En la historia del Ecuador figuran muchos héroes: Ati II Pillahuaso (Rumiñahui), Eloy Alfaro, la tripulación del BAE Calderón, los combatientes de las guerras de Paquisha y del Cenepa, pero creo que por muchos años se hablará de un héroe que no estuvo en ningún conflicto bélico, pero por su forma de sobresalir y luchar contra una enfermedad supo ganarse este título: HEROE.
En muchos años no he escuchado a nadie que hable con tanta sensatez y lucidez y que con sus palabras nos dé tantos ejemplos y lecciones. Jefferson es un hombre que nos ha cacheteado a todos: desde los gobernantes hasta los ciudadanos.
En este momento, mientras escribo este post, retumba en mi cabeza la anécdota que contó hoy en su rueda de prensa sobre su participación en los juegos olímpicos de Barcelona 1992. Contó que en la competencia de 20 Km. marcha tuvo que retirarse y a su regreso, un periodista sentenció: (parafraseando) la actuación de Jefferson Pérez fue bochornosa; no debería permitírsele que vuelva a representar al Ecuador.
En lugar de sentirse denigrado, esa sentencia periodística fue la motivación que lo llevó a trabajar durísimo durante cuatro años. El resultado todos lo conocemos. Jeff obtuvo medalla de oro. ¿Dónde estará ese periodista?
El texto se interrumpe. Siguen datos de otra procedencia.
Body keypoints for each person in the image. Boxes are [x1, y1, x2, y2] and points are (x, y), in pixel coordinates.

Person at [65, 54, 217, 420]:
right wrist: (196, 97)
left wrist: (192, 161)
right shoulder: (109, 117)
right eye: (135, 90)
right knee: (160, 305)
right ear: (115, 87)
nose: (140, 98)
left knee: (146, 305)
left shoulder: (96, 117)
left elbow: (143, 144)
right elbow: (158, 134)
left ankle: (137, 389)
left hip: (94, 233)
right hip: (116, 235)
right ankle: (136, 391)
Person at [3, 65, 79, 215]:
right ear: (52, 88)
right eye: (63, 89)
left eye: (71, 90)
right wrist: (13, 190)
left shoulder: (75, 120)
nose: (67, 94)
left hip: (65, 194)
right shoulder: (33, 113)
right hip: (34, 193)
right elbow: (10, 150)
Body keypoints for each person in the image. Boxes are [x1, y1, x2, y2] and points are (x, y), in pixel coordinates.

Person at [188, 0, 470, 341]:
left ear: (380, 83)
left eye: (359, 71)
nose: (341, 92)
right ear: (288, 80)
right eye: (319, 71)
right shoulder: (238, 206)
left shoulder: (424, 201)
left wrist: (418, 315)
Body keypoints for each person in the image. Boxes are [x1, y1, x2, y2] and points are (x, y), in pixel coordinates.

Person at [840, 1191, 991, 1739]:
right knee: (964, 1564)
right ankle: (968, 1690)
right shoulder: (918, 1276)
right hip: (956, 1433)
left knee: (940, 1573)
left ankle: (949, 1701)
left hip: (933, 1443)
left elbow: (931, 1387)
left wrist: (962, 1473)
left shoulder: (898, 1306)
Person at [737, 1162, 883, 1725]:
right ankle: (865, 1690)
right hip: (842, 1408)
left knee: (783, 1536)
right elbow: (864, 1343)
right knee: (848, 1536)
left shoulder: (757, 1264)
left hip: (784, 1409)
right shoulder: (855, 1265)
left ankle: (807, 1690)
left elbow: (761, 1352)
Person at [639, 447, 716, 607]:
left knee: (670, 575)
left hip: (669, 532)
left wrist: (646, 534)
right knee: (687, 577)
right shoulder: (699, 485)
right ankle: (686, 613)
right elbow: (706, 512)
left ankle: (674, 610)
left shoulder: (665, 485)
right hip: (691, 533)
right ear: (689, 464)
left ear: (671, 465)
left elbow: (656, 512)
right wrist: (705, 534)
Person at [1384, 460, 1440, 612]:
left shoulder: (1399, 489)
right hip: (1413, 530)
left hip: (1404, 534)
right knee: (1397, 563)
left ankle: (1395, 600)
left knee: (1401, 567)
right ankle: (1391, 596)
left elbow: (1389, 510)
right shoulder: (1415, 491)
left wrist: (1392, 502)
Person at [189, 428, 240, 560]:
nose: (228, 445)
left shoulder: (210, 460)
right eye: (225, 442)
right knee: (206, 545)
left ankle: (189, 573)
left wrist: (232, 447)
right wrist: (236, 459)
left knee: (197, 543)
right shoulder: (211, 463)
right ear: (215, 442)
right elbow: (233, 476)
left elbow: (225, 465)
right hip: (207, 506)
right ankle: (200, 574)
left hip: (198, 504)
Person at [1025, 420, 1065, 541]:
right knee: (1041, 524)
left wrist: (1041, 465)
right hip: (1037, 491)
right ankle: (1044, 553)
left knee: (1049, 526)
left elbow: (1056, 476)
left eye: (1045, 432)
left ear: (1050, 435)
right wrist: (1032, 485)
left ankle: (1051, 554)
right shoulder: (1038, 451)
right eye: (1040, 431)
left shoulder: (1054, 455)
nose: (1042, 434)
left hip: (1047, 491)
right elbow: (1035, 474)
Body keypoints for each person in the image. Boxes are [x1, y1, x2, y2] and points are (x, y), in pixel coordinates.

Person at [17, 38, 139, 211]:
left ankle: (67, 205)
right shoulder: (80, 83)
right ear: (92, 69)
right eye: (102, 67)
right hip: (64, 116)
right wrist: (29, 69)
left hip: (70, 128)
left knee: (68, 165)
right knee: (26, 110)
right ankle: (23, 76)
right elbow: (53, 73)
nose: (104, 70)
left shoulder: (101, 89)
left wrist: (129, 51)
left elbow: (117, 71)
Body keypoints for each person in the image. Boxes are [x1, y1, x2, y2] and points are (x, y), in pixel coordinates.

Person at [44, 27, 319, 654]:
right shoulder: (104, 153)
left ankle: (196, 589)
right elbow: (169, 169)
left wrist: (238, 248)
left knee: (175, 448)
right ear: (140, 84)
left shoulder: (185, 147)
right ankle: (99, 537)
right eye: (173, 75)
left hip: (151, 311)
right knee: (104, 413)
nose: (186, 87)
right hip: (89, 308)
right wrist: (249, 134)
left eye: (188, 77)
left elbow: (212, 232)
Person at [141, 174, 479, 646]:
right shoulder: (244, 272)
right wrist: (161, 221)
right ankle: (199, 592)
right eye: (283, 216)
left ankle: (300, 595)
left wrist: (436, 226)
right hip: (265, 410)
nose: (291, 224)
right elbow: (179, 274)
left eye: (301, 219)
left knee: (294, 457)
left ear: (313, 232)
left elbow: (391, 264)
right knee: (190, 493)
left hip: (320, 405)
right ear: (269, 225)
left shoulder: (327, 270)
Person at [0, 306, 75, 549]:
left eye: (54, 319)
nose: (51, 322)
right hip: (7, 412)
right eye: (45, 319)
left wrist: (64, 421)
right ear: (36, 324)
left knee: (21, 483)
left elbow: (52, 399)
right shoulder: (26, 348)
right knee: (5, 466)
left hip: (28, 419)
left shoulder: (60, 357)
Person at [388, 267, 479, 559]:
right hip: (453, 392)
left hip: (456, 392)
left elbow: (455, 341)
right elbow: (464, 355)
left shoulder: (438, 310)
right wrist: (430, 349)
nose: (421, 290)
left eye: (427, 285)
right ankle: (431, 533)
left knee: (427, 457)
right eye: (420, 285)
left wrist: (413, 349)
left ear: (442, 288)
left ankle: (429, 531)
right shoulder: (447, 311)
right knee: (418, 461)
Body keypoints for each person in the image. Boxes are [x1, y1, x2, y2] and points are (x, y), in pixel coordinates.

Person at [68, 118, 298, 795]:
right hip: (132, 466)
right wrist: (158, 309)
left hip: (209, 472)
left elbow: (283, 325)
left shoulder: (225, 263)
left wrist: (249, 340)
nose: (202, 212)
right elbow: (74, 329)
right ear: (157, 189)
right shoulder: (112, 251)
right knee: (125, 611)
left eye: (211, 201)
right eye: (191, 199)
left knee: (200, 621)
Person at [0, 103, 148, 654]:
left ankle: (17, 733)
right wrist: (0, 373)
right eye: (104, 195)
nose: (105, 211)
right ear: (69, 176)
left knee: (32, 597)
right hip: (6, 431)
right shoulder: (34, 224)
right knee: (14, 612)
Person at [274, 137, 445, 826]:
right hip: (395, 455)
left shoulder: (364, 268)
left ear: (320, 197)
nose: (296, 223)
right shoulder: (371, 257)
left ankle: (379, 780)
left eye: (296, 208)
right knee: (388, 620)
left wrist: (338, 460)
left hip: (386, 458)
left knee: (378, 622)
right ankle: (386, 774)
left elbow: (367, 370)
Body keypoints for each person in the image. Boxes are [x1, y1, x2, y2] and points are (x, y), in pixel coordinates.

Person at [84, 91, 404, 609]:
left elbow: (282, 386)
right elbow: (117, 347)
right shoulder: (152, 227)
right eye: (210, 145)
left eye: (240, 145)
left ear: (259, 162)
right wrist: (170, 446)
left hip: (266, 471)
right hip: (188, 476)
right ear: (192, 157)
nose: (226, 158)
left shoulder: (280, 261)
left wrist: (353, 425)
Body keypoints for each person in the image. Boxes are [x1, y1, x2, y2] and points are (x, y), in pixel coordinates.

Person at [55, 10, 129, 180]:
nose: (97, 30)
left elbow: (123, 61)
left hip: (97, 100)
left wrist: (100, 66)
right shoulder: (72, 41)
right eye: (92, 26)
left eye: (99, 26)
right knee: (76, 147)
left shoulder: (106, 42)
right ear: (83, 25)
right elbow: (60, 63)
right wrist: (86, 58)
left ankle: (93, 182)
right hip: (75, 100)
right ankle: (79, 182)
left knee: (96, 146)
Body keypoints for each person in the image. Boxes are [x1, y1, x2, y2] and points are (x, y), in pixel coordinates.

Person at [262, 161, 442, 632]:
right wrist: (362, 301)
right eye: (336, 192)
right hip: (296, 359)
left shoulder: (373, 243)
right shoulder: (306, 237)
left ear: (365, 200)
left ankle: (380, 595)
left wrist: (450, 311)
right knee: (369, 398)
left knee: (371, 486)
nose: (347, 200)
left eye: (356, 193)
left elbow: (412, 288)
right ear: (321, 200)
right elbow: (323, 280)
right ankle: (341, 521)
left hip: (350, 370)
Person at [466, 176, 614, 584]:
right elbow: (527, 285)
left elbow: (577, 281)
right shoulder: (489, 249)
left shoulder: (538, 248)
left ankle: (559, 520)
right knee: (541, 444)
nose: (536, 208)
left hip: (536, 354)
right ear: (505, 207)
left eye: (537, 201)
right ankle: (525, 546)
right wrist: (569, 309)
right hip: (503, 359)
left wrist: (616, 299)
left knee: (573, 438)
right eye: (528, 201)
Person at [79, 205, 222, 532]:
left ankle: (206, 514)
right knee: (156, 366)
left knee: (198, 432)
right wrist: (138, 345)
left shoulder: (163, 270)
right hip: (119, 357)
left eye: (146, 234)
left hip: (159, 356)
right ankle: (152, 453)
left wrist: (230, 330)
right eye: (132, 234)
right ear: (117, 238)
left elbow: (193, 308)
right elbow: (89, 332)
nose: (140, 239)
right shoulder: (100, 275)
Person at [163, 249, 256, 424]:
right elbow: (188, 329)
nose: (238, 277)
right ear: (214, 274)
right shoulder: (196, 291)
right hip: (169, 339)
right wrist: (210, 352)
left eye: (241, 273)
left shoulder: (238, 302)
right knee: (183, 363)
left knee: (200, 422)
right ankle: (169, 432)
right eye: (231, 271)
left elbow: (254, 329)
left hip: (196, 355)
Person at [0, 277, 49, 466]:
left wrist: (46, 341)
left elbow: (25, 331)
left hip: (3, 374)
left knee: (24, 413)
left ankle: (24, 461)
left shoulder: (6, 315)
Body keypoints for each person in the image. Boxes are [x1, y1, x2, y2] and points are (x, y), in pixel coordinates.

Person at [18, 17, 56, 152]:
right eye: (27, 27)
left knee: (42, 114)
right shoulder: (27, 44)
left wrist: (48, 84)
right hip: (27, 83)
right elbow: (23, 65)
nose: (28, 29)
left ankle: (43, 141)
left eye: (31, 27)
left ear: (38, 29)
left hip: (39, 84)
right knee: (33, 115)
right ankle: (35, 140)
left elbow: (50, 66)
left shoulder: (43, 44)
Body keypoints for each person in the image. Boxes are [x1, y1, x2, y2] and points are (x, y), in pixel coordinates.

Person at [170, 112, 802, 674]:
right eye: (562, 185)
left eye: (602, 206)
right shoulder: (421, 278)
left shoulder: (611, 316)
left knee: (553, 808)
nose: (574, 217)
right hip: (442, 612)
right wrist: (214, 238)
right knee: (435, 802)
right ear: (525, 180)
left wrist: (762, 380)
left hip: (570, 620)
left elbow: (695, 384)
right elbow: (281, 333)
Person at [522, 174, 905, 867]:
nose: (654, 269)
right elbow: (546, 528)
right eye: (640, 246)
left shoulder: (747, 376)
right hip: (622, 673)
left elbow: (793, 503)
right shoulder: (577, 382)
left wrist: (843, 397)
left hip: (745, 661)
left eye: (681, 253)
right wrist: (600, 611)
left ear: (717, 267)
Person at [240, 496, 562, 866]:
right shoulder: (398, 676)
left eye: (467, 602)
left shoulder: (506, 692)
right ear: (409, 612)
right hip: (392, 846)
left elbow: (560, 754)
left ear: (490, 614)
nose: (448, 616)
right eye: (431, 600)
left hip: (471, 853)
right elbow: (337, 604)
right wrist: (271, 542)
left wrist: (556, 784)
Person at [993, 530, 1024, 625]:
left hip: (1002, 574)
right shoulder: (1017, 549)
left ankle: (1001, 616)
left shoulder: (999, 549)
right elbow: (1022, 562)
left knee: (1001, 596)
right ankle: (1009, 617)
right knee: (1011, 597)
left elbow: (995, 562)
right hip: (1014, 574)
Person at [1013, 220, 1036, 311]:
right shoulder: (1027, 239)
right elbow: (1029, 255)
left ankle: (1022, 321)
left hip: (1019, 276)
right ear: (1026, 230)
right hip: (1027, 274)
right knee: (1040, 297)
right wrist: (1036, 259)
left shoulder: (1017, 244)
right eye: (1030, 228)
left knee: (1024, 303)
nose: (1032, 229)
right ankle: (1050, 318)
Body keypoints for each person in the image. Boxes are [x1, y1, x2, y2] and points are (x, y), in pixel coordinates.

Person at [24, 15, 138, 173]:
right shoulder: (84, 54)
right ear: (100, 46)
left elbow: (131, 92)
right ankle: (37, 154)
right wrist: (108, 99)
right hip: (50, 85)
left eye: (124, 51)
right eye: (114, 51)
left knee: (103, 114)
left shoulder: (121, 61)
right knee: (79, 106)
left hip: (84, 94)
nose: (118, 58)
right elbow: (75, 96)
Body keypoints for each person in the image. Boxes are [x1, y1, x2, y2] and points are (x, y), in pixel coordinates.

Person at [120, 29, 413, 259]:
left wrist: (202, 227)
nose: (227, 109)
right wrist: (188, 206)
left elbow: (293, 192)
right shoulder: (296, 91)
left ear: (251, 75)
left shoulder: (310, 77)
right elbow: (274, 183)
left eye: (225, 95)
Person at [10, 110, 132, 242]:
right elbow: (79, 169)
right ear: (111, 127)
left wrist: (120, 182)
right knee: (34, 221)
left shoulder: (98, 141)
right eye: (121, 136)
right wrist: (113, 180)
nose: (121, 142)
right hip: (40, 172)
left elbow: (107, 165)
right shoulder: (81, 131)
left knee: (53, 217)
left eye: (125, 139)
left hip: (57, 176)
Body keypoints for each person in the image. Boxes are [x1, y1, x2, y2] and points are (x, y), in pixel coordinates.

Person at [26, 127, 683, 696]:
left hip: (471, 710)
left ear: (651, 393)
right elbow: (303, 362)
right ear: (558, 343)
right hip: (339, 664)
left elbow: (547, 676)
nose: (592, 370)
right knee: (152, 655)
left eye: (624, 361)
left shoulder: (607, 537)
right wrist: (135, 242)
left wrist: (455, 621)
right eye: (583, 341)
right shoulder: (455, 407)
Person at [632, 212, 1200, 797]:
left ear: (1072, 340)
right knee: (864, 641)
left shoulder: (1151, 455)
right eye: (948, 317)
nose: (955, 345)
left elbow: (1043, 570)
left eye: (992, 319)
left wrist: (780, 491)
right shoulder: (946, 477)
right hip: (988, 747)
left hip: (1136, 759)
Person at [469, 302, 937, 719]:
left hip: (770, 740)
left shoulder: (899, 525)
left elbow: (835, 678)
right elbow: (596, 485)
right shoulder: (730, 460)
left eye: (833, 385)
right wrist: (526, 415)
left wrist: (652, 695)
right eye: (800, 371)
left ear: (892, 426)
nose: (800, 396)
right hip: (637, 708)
Tal vez muerto de vergüenza.
Doce años después de este gran logro, obtuvo una segunda medalla; no fue la de oro, pero la de plata demostró que él y cualquiera que tenga empeño y metas claras, puede lograr sus objetivos. Si a eso le sumamos que lo logró padeciendo una enfermedad que le está degenerando sus articulaciones, tenemos a un ser humano excepcional.
Gracias Jefferson por tus palabras y ejemplo que perdurarán por varias generaciones.